#### What is required:
Transcribe the lines in the entries word for word, starting at the line that contains "other people’s wardrobes." and ending at the line that contains "money and make".

-- Supplied entries follows --

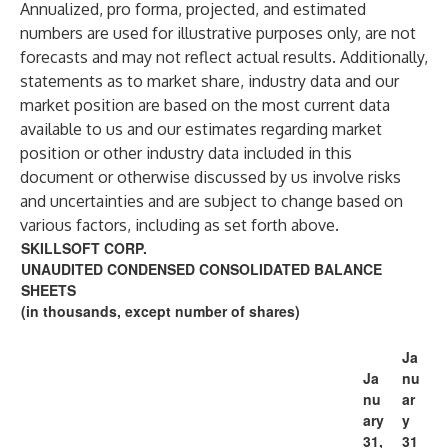
Annualized, pro forma, projected, and estimated
numbers are used for illustrative purposes only, are not
forecasts and may not reflect actual results. Additionally,
statements as to market share, industry data and our
market position are based on the most current data
available to us and our estimates regarding market
position or other industry data included in this
document or otherwise discussed by us involve risks
and uncertainties and are subject to change based on
various factors, including as set forth above.
SKILLSOFT CORP.
UNAUDITED CONDENSED CONSOLIDATED BALANCE
SHEETS
(in thousands, except number of shares)
Ja
Ja
nu
nu
ar
ary
y
31,
31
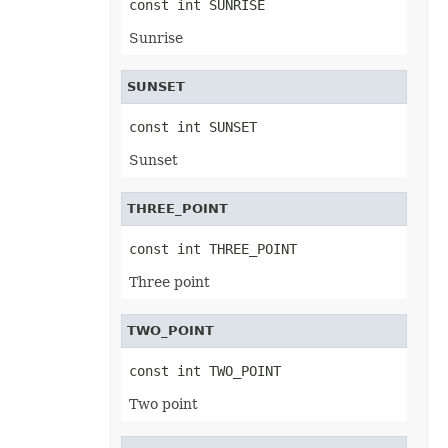
const int SUNRISE
PowerQueryFormulaFunction
PowerQueryFormulaItem
Sunrise
PowerQueryFormulaItemCollection
PowerQueryFormulaParameter
PowerQueryFormulaParameterCollection
SUNSET
PptxSaveOptions
ProtectedRange
ProtectedRangeCollection
const int SUNSET
Protection
QueryTable
Sunset
QueryTableCollection
RadicalEquationNode
RadioButton
THREE_POINT
RadioButtonActiveXControl
Range
RangeCollection
const int THREE_POINT
RectangleShape
ReferredArea
Three point
ReferredAreaCollection
ReflectionEffect
RenderingFont
TWO_POINT
RenderingWatermark
ReplaceOptions
const int TWO_POINT
Revision
RevisionAutoFormat
Two point
RevisionCellChange
RevisionCellComment
RevisionCellMove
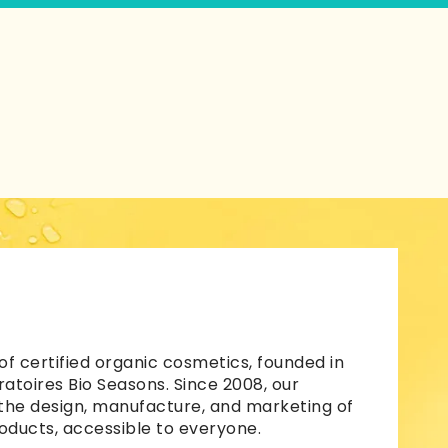
of certified organic cosmetics, founded in
atoires Bio Seasons. Since 2008, our
 the design, manufacture, and marketing of
oducts, accessible to everyone.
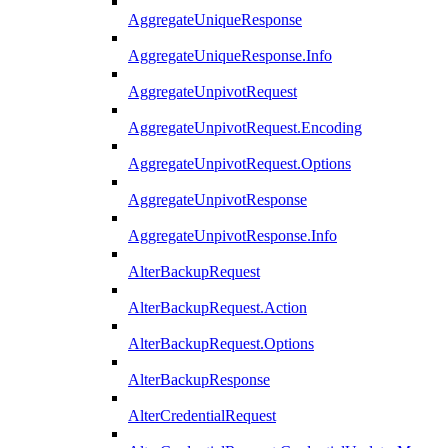
AggregateUniqueResponse
AggregateUniqueResponse.Info
AggregateUnpivotRequest
AggregateUnpivotRequest.Encoding
AggregateUnpivotRequest.Options
AggregateUnpivotResponse
AggregateUnpivotResponse.Info
AlterBackupRequest
AlterBackupRequest.Action
AlterBackupRequest.Options
AlterBackupResponse
AlterCredentialRequest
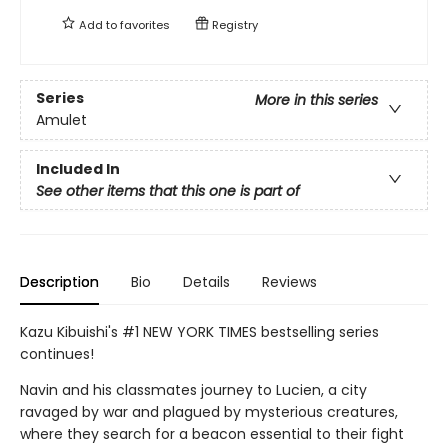
Add to
favorites
Registry
Series
More in this series
Amulet
Included In
See other items that this one is part of
Description
Bio
Details
Reviews
Kazu Kibuishi's #1 NEW YORK TIMES bestselling series
continues!
Navin and his classmates journey to Lucien, a city
ravaged by war and plagued by mysterious creatures,
where they search for a beacon essential to their fight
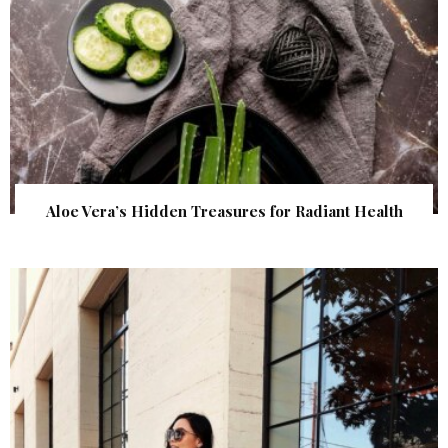
Aloe Vera’s Hidden Treasures for Radiant Health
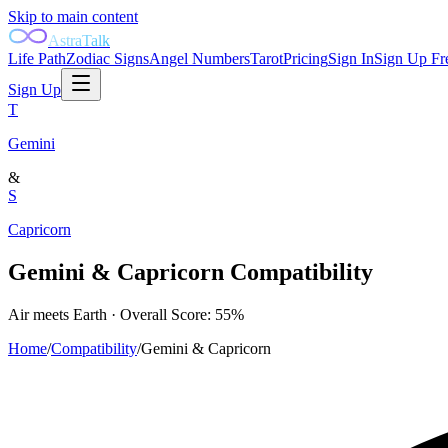
Skip to main content
AstraTalk
Life Path
Zodiac Signs
Angel Numbers
Tarot
Pricing
Sign In
Sign Up Fr
Sign Up
T
Gemini
&
S
Capricorn
Gemini
&
Capricorn
Compatibility
Air
meets
Earth
· Overall Score:
55
%
Home
/
Compatibility
/
Gemini
&
Capricorn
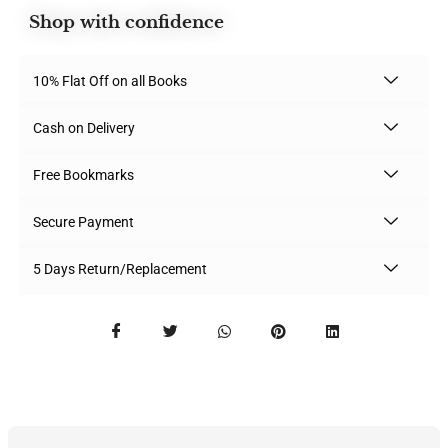
Shop with confidence
10% Flat Off on all Books
Cash on Delivery
Free Bookmarks
Secure Payment
5 Days Return/Replacement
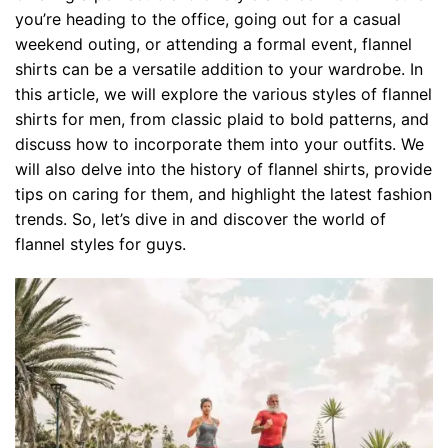
you’re heading to the office, going out for a casual
weekend outing, or attending a formal event, flannel
shirts can be a versatile addition to your wardrobe. In
this article, we will explore the various styles of flannel
shirts for men, from classic plaid to bold patterns, and
discuss how to incorporate them into your outfits. We
will also delve into the history of flannel shirts, provide
tips on caring for them, and highlight the latest fashion
trends. So, let’s dive in and discover the world of
flannel styles for guys.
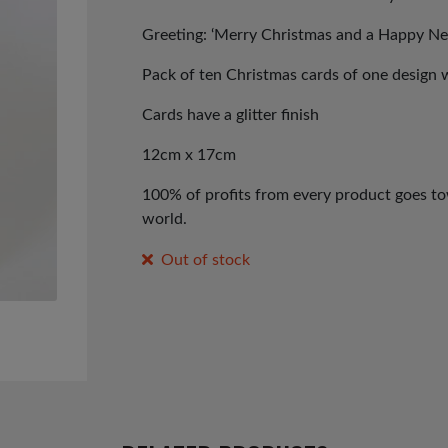
Greeting: ‘Merry Christmas and a Happy Ne
Pack of ten Christmas cards of one design 
Cards have a glitter finish
12cm x 17cm
100% of profits from every product goes tow
world.
Out of stock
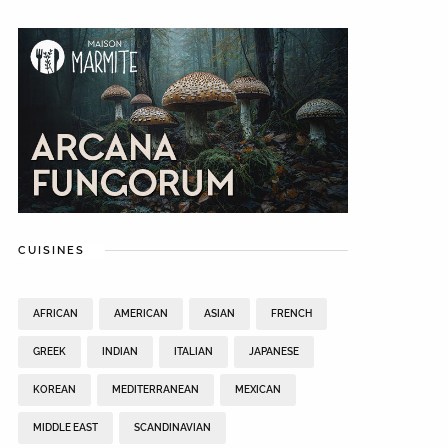
CUISINES
AFRICAN
AMERICAN
ASIAN
FRENCH
GREEK
INDIAN
ITALIAN
JAPANESE
KOREAN
MEDITERRANEAN
MEXICAN
MIDDLE EAST
SCANDINAVIAN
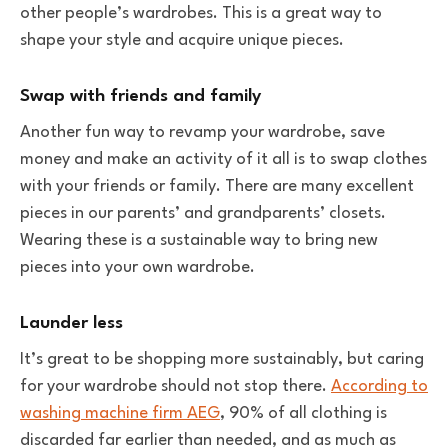
other people’s wardrobes. This is a great way to
shape your style and acquire unique pieces.
Swap with friends and family
Another fun way to revamp your wardrobe, save
money and make an activity of it all is to swap clothes
with your friends or family. There are many excellent
pieces in our parents’ and grandparents’ closets.
Wearing these is a sustainable way to bring new
pieces into your own wardrobe.
Launder less
It’s great to be shopping more sustainably, but caring
for your wardrobe should not stop there.
According to
washing machine firm AEG
, 90% of all clothing is
discarded far earlier than needed, and as much as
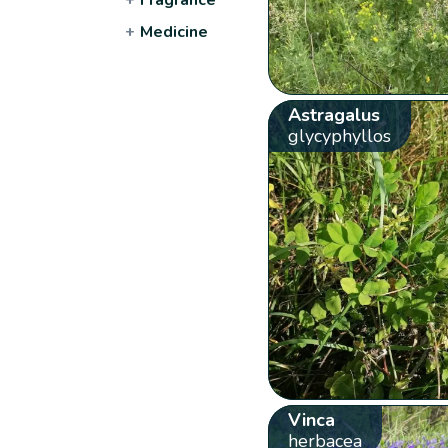
+
Medicine
Astragalus
glycyphyllos
Vinca
herbacea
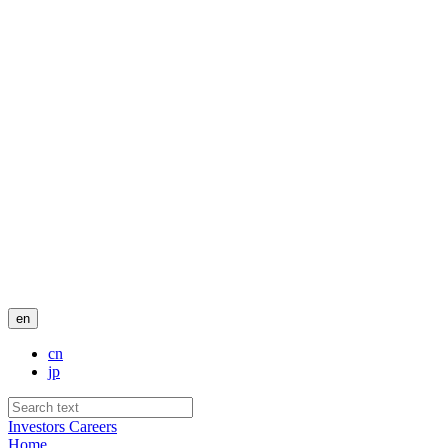
en
cn
jp
Investors
Careers
Home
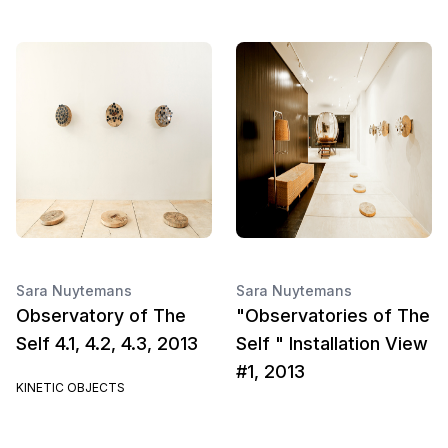
Sara Nuytemans
Sara Nuytemans
Observatory of The
"Observatories of The
Self 4.1, 4.2, 4.3, 2013
Self " Installation View
#1, 2013
KINETIC OBJECTS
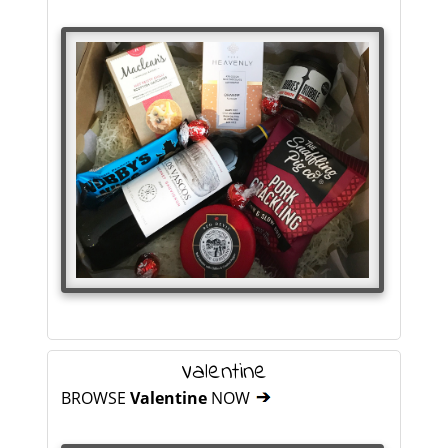
Valentine
BROWSE
Valentine
NOW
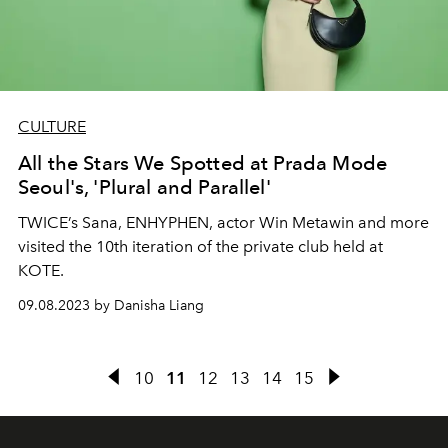
CULTURE
All the Stars We Spotted at Prada Mode
Seoul's, 'Plural and Parallel'
TWICE’s Sana, ENHYPHEN, actor Win Metawin and more
visited the 10th iteration of the private club held at
KOTE.
09.08.2023 by Danisha Liang
10
11
12
13
14
15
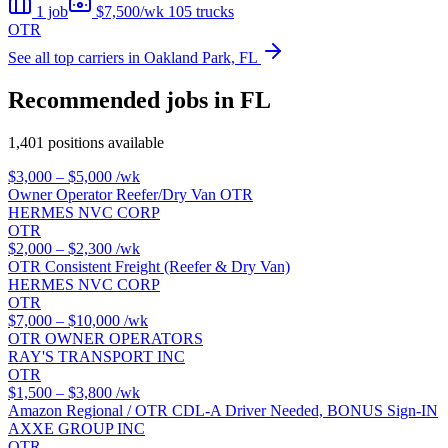
1 job
$7,500/wk
105 trucks
OTR
See all top carriers in Oakland Park, FL
Recommended jobs in FL
1,401 positions available
$3,000 – $5,000
/wk
Owner Operator Reefer/Dry Van OTR
HERMES NVC CORP
OTR
$2,000 – $2,300
/wk
OTR Consistent Freight (Reefer & Dry Van)
HERMES NVC CORP
OTR
$7,000 – $10,000
/wk
OTR OWNER OPERATORS
RAY'S TRANSPORT INC
OTR
$1,500 – $3,800
/wk
Amazon Regional / OTR CDL-A Driver Needed, BONUS Sign-IN
AXXE GROUP INC
OTR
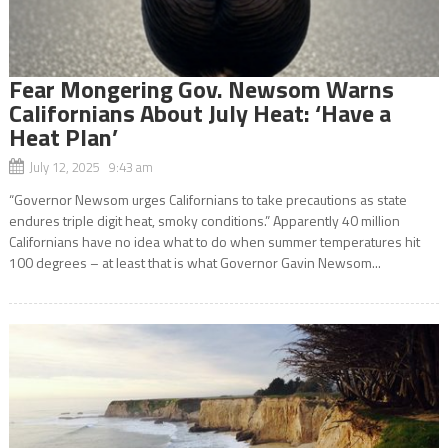
Fear Mongering Gov. Newsom Warns
Californians About July Heat: ‘Have a
Heat Plan’
July 12, 2025 9:43 am
“Governor Newsom urges Californians to take precautions as state
endures triple digit heat, smoky conditions.” Apparently 40 million
Californians have no idea what to do when summer temperatures hit
100 degrees – at least that is what Governor Gavin Newsom...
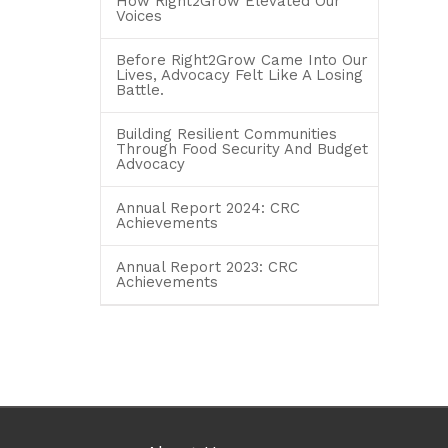
How Right2Grow Elevated Our
Voices
Before Right2Grow Came Into Our
Lives, Advocacy Felt Like A Losing
Battle.
Building Resilient Communities
Through Food Security And Budget
Advocacy
Annual Report 2024: CRC
Achievements
Annual Report 2023: CRC
Achievements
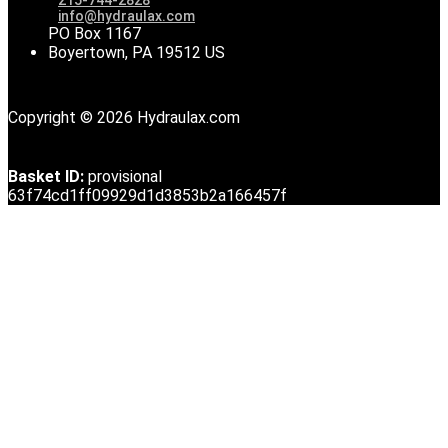
info@hydraulax.com
PO Box 1167
Boyertown, PA 19512 US
Copyright © 2026 Hydraulax.com
Basket ID:
provisional
63f74cd1ff09929d1d3853b2a166457f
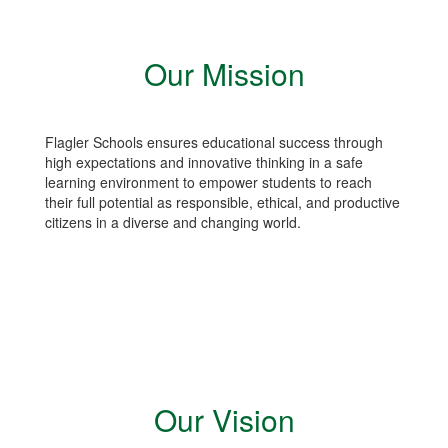
Our Mission
Flagler Schools ensures educational success through
high expectations and innovative thinking in a safe
learning environment to empower students to reach
their full potential as responsible, ethical, and productive
citizens in a diverse and changing world.
Our Vision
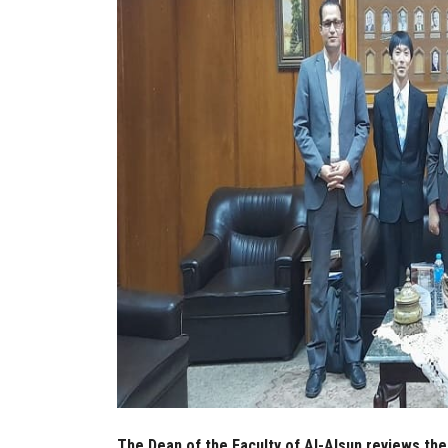
The Dean of the Faculty of Al-Alsun reviews the 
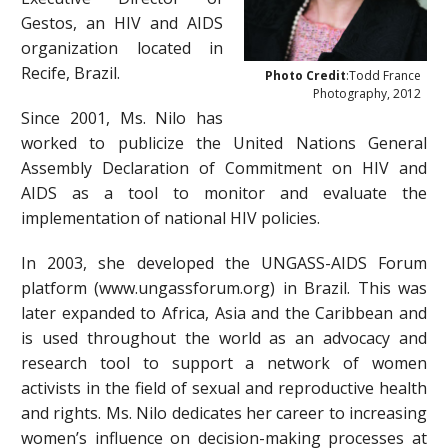
Gestos, an HIV and AIDS
organization located in
Recife, Brazil.
Photo Credit
:Todd France
Photography, 2012
Since 2001, Ms. Nilo has
worked to publicize the United Nations General
Assembly Declaration of Commitment on HIV and
AIDS as a tool to monitor and evaluate the
implementation of national HIV policies.
In 2003, she developed the UNGASS-AIDS Forum
platform (www.ungassforum.org) in Brazil. This was
later expanded to Africa, Asia and the Caribbean and
is used throughout the world as an advocacy and
research tool to support a network of women
activists in the field of sexual and reproductive health
and rights. Ms. Nilo dedicates her career to increasing
women’s influence on decision-making processes at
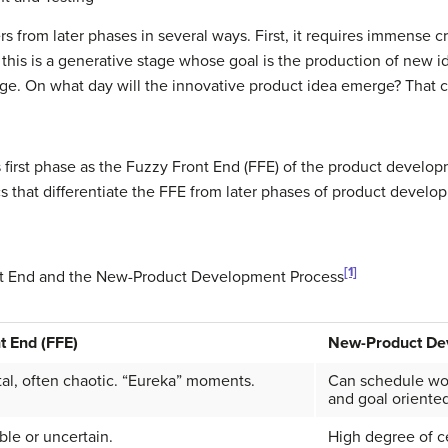
rs from later phases in several ways. First, it requires immense cr
 this is a generative stage whose goal is the production of new i
nage. On what day will the innovative product idea emerge? That 
s first phase as the Fuzzy Front End (FFE) of the product develop
cs that differentiate the FFE from later phases of product devel
[1]
nt End and the New-Product Development Process
t End (FFE)
New-Product De
al, often chaotic. “Eureka” moments.
Can schedule wor
and goal oriented
le or uncertain.
High degree of ce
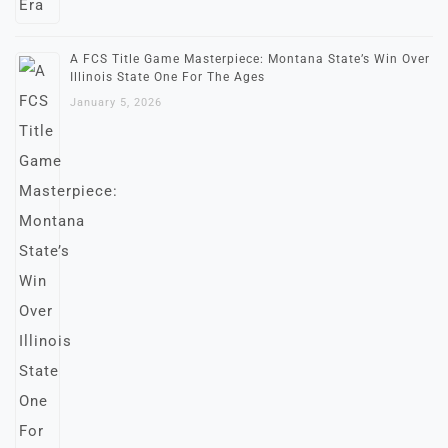
A FCS Title Game Masterpiece: Montana State’s Win Over
Illinois State One For The Ages
January 5, 2026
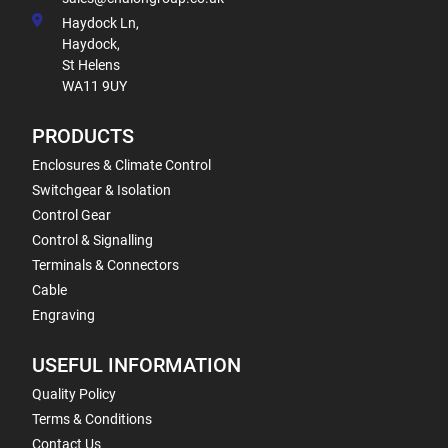
Haydock Ln,
Haydock,
St Helens
WA11 9UY
PRODUCTS
Enclosures & Climate Control
Switchgear & Isolation
Control Gear
Control & Signalling
Terminals & Connectors
Cable
Engraving
USEFUL INFORMATION
Quality Policy
Terms & Conditions
Contact Us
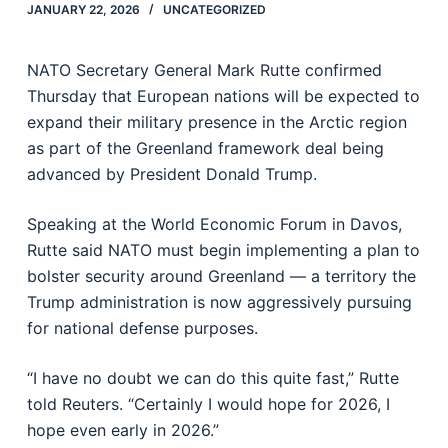
JANUARY 22, 2026
UNCATEGORIZED
NATO Secretary General Mark Rutte confirmed
Thursday that European nations will be expected to
expand their military presence in the Arctic region
as part of the Greenland framework deal being
advanced by President Donald Trump.
Speaking at the World Economic Forum in Davos,
Rutte said NATO must begin implementing a plan to
bolster security around Greenland — a territory the
Trump administration is now aggressively pursuing
for national defense purposes.
“I have no doubt we can do this quite fast,” Rutte
told Reuters. “Certainly I would hope for 2026, I
hope even early in 2026.”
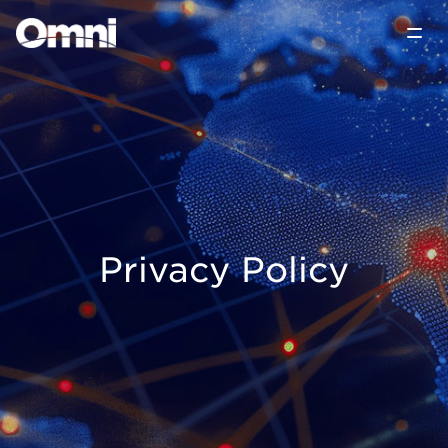
Privacy Policy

-- Supplied entries concluded --

#### Answer to this task:
other people’s wardrobes. This is a great way to
shape your style and acquire unique pieces.
Swap with friends and family
Another fun way to revamp your wardrobe, save
money and make an activity of it all is to swap clothes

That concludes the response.